### Selected text
'''

I have 2 gmail accounts, each account is associated with 2 separate GCP accounts. To switch accounts from the command line, I've been using both of these commands for the past 2 weeks or so:

$ gcloud config configurations activate ACCT_NAME
$ kubectl config set-context CONTEXT

Note: I also have been using 'kubectx' which makes switching contexts a bit easier than using 'kubectl config set-context'; basically its a bit less typing. Both 'kubectl config set-context' and 'kubect' have worked in the past (I think).

It seems like this approach has been working fine until this morning. I tried switching from context A to context B, but now I'm getting errors like this:

$ kubectl get pods -A                                             
Error from server (Forbidden): pods is forbidden: User "<my_email_address>" cannot list resource "pods" in API group "" at the cluster scope: Required "container.pods.list" permission.

'''

### Directive
Copy the part of the post on switching gcloud and kubectl accounts starting at "I have 2 gmail" and ending at "past (I think).", word for word.

### Collected data
'''

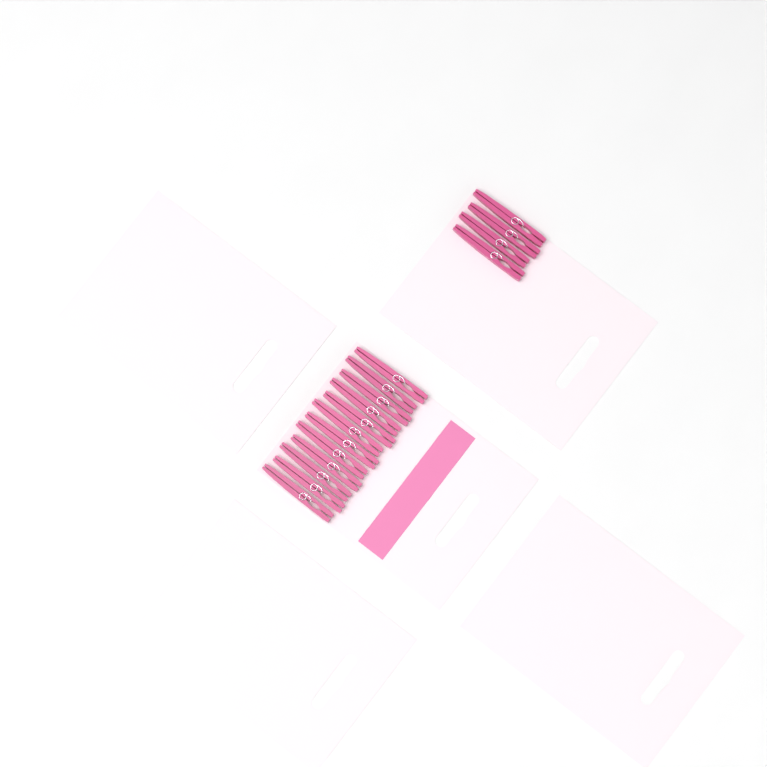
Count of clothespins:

'''

### Task response
I have 2 gmail accounts, each account is associated with 2 separate GCP accounts. To switch accounts from the command line, I've been using both of these commands for the past 2 weeks or so:

$ gcloud config configurations activate ACCT_NAME
$ kubectl config set-context CONTEXT

Note: I also have been using 'kubectx' which makes switching contexts a bit easier than using 'kubectl config set-context'; basically its a bit less typing. Both 'kubectl config set-context' and 'kubect' have worked in the past (I think).